Pauline can relate to the lady's distress. Two weeks after she began chemotherapy treatment, she began losing clumps of her hair.
"I had always felt I kept my hair so that almost every hair was in place," she said. "I've always had a head full of hair. All my life, I've been a professional and, in my mind, my hair played a part in looking professional."
But as her hair began to thin and fall out, she found her head hurt all the time and hurt intensely when touched.
"Every follicle in my head hurt," she said. "When John and I shaved my head, it stopped hurting. That was a relief."
She recommends getting wigs picked out and on hand before starting chemotherapy, while you're still feeling good.
"You can laugh and talk with the people helping you," she said.
After she shaved her head, she was happy to have the wigs handy, and found they made getting up and getting ready for the day so much easier.
"Once I started wearing the wig, I didn't want my hair to grow back," she said.
One side effect she did not experience with treatment was significant weight loss, which she jokes she was looking forward to.
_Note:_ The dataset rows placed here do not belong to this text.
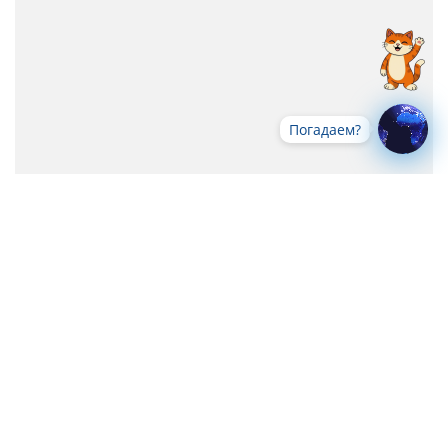
Погадаем?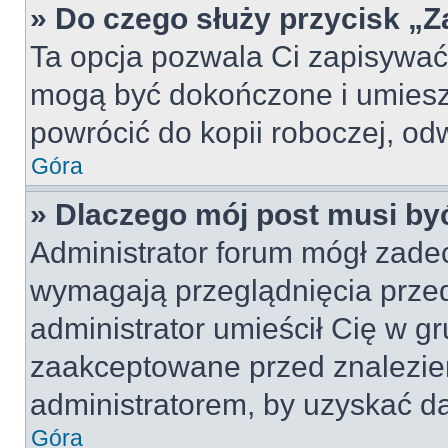
» Do czego służy przycisk „
Ta opcja pozwala Ci zapisywać
mogą być dokończone i umiesz
powrócić do kopii roboczej, od
Góra
» Dlaczego mój post musi b
Administrator forum mógł zade
wymagają przeglądnięcia przed
administrator umieścił Cię w gr
zaakceptowane przed znalezien
administratorem, by uzyskać da
Góra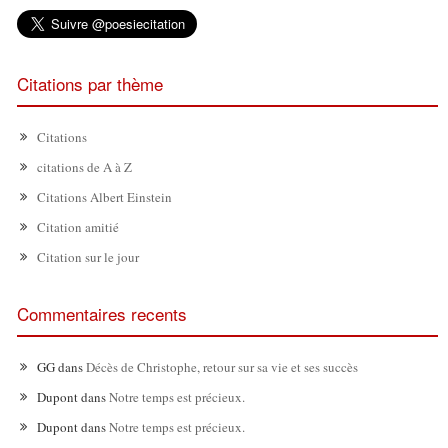
Citations par thème
Citations
citations de A à Z
Citations Albert Einstein
Citation amitié
Citation sur le jour
Commentaires recents
GG
dans
Décès de Christophe, retour sur sa vie et ses succès
Dupont
dans
Notre temps est précieux.
Dupont
dans
Notre temps est précieux.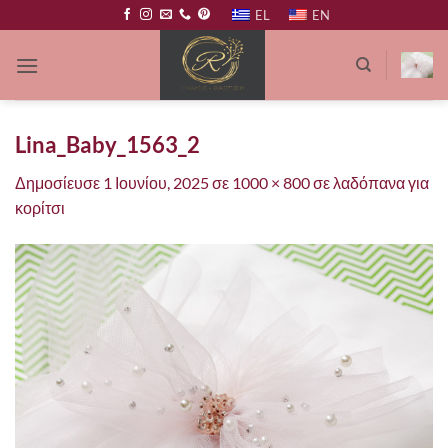
Μετάβαση
EL
EN
στο
περιεχόμενο
Lina_Baby_1563_2
Δημοσίευσε
1 Ιουνίου, 2025
σε
1000 × 800
σε
λαδόπανα για
κορίτσι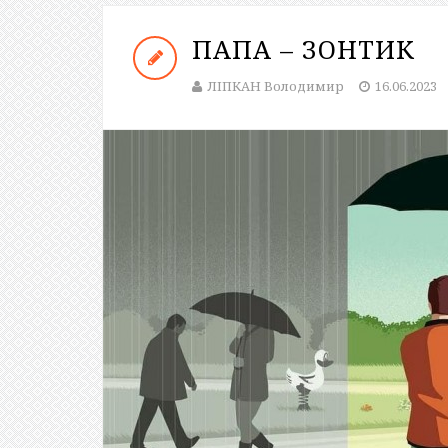
ПАПА – ЗОНТИК
ЛІПКАН Володимир
16.06.2023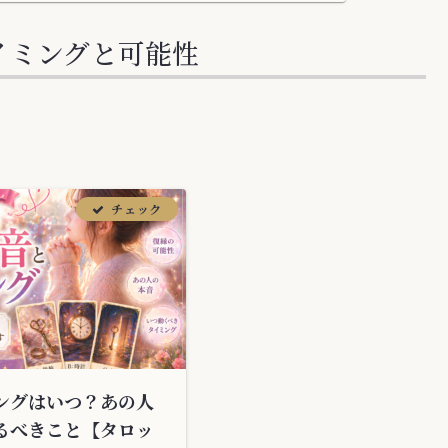
イミングと可能性
ングはいつ？あの人
るべきこと【タロッ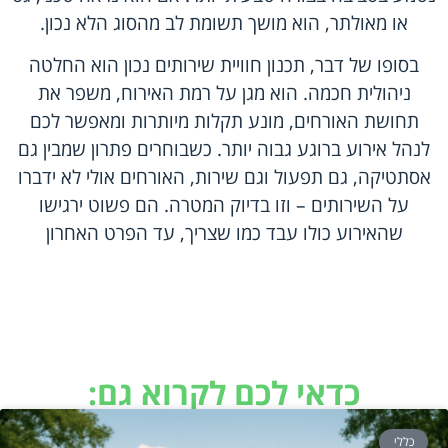
או מאולתר, הוא מושך תשומת לב מהסוג הלא נכון.
בסופו של דבר, תכנון חוויית שירותים נכון הוא החלטה
ניהולית חכמה. הוא מגן על רמת האירוח, משפר את
תחושת האורחים, מונע תקלות מיותרות ומאפשר לכם
לנהל אירוע ברוגע גבוה יותר. כשבוחרים פתרון שמבין גם
אסתטיקה, גם תפעול וגם שירות, האורחים אולי לא ידברו
על השירותים – וזו בדיוק המטרה. הם פשוט ירגישו
שהאירוע כולו עבד כמו שצריך, עד הפרט האחרון
כדאי לכם לקרוא גם:
כללי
"Most people I talked to had lost 10 or 15 pounds. I lost four," she said. "I asked the doctor about it and he said, 'Pauline, you should be happy you are so healthy.' He didn't want to hear my complaints about how everyone else got to lose weight."
Since completing her treatment, all tests have been negative. She's on preventative medicine for several years.
"Some days, you don't feel like getting out and doing things, but you have to get out there," she said. "And you have to follow up with your doctors."
She urges every woman to be proactive in learning about their diagnosis, treatment and follow-up care, including reconstructive surgery.
"If you are better informed, you can make the choices that are best for you," she said. "Talk to people that have had it and make the decision that is best for you. Ask questions and make sure you are well informed."